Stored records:

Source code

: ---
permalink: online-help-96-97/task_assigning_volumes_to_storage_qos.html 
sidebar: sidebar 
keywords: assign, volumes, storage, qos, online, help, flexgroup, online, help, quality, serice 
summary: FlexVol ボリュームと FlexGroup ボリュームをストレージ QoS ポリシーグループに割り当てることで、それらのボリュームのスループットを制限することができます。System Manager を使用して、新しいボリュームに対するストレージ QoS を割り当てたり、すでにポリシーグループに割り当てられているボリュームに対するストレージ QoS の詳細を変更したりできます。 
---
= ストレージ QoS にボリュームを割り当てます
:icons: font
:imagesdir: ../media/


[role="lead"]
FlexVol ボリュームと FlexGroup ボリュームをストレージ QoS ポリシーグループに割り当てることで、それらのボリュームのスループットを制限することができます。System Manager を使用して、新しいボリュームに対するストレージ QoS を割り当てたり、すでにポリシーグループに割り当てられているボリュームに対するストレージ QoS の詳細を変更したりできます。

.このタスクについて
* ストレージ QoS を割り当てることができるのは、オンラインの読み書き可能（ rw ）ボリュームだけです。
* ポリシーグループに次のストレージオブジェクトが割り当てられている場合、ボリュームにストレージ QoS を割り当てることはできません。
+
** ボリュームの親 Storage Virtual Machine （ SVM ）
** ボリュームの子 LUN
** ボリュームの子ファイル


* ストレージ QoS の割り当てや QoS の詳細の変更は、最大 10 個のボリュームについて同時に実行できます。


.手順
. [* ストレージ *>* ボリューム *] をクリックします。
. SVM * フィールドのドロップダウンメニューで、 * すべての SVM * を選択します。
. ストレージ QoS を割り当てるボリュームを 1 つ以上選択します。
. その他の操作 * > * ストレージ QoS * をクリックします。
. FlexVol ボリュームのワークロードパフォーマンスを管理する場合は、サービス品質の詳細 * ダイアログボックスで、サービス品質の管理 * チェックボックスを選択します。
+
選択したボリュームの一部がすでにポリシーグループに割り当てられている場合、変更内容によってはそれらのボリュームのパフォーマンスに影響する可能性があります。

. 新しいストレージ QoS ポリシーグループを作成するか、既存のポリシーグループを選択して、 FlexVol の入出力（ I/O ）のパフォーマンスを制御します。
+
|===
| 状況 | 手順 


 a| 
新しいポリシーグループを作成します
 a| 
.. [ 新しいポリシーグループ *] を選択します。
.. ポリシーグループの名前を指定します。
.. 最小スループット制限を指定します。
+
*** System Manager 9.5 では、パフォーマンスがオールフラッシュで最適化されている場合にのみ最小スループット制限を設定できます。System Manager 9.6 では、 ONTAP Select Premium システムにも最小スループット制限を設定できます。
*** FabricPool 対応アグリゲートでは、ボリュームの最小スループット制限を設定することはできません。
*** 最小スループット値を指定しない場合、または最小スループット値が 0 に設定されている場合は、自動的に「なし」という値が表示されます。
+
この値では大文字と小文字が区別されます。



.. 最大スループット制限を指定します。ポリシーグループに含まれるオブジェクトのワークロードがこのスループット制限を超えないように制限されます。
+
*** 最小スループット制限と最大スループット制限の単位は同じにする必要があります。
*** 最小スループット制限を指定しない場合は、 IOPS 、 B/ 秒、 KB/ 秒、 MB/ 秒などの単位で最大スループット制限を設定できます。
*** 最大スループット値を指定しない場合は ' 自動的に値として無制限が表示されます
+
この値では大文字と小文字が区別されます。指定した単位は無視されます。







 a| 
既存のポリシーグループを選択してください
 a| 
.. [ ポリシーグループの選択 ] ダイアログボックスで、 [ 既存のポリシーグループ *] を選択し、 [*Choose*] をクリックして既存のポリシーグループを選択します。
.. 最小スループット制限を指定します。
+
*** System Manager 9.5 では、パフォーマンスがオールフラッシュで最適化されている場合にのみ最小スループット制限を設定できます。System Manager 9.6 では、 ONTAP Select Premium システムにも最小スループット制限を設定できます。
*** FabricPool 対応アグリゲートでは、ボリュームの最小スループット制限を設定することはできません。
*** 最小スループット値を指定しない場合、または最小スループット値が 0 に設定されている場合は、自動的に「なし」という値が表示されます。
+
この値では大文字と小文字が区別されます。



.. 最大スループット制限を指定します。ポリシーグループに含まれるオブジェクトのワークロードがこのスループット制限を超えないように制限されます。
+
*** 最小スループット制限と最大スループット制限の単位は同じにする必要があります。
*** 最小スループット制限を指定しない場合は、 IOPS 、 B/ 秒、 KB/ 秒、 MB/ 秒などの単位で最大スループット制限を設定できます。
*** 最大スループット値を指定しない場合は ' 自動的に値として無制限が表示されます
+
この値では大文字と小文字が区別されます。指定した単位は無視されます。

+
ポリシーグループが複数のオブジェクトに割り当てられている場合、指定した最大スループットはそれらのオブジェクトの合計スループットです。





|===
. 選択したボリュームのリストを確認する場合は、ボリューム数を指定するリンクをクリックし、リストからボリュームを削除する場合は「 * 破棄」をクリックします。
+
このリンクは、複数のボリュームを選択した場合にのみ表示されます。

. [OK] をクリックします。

_Exercise brief:_
In full and without alteration, write out each record.

_Finished exercise:_
Source code

: ---
permalink: online-help-96-97/task_assigning_volumes_to_storage_qos.html 
sidebar: sidebar 
keywords: assign, volumes, storage, qos, online, help, flexgroup, online, help, quality, serice 
summary: FlexVol ボリュームと FlexGroup ボリュームをストレージ QoS ポリシーグループに割り当てることで、それらのボリュームのスループットを制限することができます。System Manager を使用して、新しいボリュームに対するストレージ QoS を割り当てたり、すでにポリシーグループに割り当てられているボリュームに対するストレージ QoS の詳細を変更したりできます。 
---
= ストレージ QoS にボリュームを割り当てます
:icons: font
:imagesdir: ../media/


[role="lead"]
FlexVol ボリュームと FlexGroup ボリュームをストレージ QoS ポリシーグループに割り当てることで、それらのボリュームのスループットを制限することができます。System Manager を使用して、新しいボリュームに対するストレージ QoS を割り当てたり、すでにポリシーグループに割り当てられているボリュームに対するストレージ QoS の詳細を変更したりできます。

.このタスクについて
* ストレージ QoS を割り当てることができるのは、オンラインの読み書き可能（ rw ）ボリュームだけです。
* ポリシーグループに次のストレージオブジェクトが割り当てられている場合、ボリュームにストレージ QoS を割り当てることはできません。
+
** ボリュームの親 Storage Virtual Machine （ SVM ）
** ボリュームの子 LUN
** ボリュームの子ファイル


* ストレージ QoS の割り当てや QoS の詳細の変更は、最大 10 個のボリュームについて同時に実行できます。


.手順
. [* ストレージ *>* ボリューム *] をクリックします。
. SVM * フィールドのドロップダウンメニューで、 * すべての SVM * を選択します。
. ストレージ QoS を割り当てるボリュームを 1 つ以上選択します。
. その他の操作 * > * ストレージ QoS * をクリックします。
. FlexVol ボリュームのワークロードパフォーマンスを管理する場合は、サービス品質の詳細 * ダイアログボックスで、サービス品質の管理 * チェックボックスを選択します。
+
選択したボリュームの一部がすでにポリシーグループに割り当てられている場合、変更内容によってはそれらのボリュームのパフォーマンスに影響する可能性があります。

. 新しいストレージ QoS ポリシーグループを作成するか、既存のポリシーグループを選択して、 FlexVol の入出力（ I/O ）のパフォーマンスを制御します。
+
|===
| 状況 | 手順 


 a| 
新しいポリシーグループを作成します
 a| 
.. [ 新しいポリシーグループ *] を選択します。
.. ポリシーグループの名前を指定します。
.. 最小スループット制限を指定します。
+
*** System Manager 9.5 では、パフォーマンスがオールフラッシュで最適化されている場合にのみ最小スループット制限を設定できます。System Manager 9.6 では、 ONTAP Select Premium システムにも最小スループット制限を設定できます。
*** FabricPool 対応アグリゲートでは、ボリュームの最小スループット制限を設定することはできません。
*** 最小スループット値を指定しない場合、または最小スループット値が 0 に設定されている場合は、自動的に「なし」という値が表示されます。
+
この値では大文字と小文字が区別されます。



.. 最大スループット制限を指定します。ポリシーグループに含まれるオブジェクトのワークロードがこのスループット制限を超えないように制限されます。
+
*** 最小スループット制限と最大スループット制限の単位は同じにする必要があります。
*** 最小スループット制限を指定しない場合は、 IOPS 、 B/ 秒、 KB/ 秒、 MB/ 秒などの単位で最大スループット制限を設定できます。
*** 最大スループット値を指定しない場合は ' 自動的に値として無制限が表示されます
+
この値では大文字と小文字が区別されます。指定した単位は無視されます。







 a| 
既存のポリシーグループを選択してください
 a| 
.. [ ポリシーグループの選択 ] ダイアログボックスで、 [ 既存のポリシーグループ *] を選択し、 [*Choose*] をクリックして既存のポリシーグループを選択します。
.. 最小スループット制限を指定します。
+
*** System Manager 9.5 では、パフォーマンスがオールフラッシュで最適化されている場合にのみ最小スループット制限を設定できます。System Manager 9.6 では、 ONTAP Select Premium システムにも最小スループット制限を設定できます。
*** FabricPool 対応アグリゲートでは、ボリュームの最小スループット制限を設定することはできません。
*** 最小スループット値を指定しない場合、または最小スループット値が 0 に設定されている場合は、自動的に「なし」という値が表示されます。
+
この値では大文字と小文字が区別されます。



.. 最大スループット制限を指定します。ポリシーグループに含まれるオブジェクトのワークロードがこのスループット制限を超えないように制限されます。
+
*** 最小スループット制限と最大スループット制限の単位は同じにする必要があります。
*** 最小スループット制限を指定しない場合は、 IOPS 、 B/ 秒、 KB/ 秒、 MB/ 秒などの単位で最大スループット制限を設定できます。
*** 最大スループット値を指定しない場合は ' 自動的に値として無制限が表示されます
+
この値では大文字と小文字が区別されます。指定した単位は無視されます。

+
ポリシーグループが複数のオブジェクトに割り当てられている場合、指定した最大スループットはそれらのオブジェクトの合計スループットです。





|===
. 選択したボリュームのリストを確認する場合は、ボリューム数を指定するリンクをクリックし、リストからボリュームを削除する場合は「 * 破棄」をクリックします。
+
このリンクは、複数のボリュームを選択した場合にのみ表示されます。

. [OK] をクリックします。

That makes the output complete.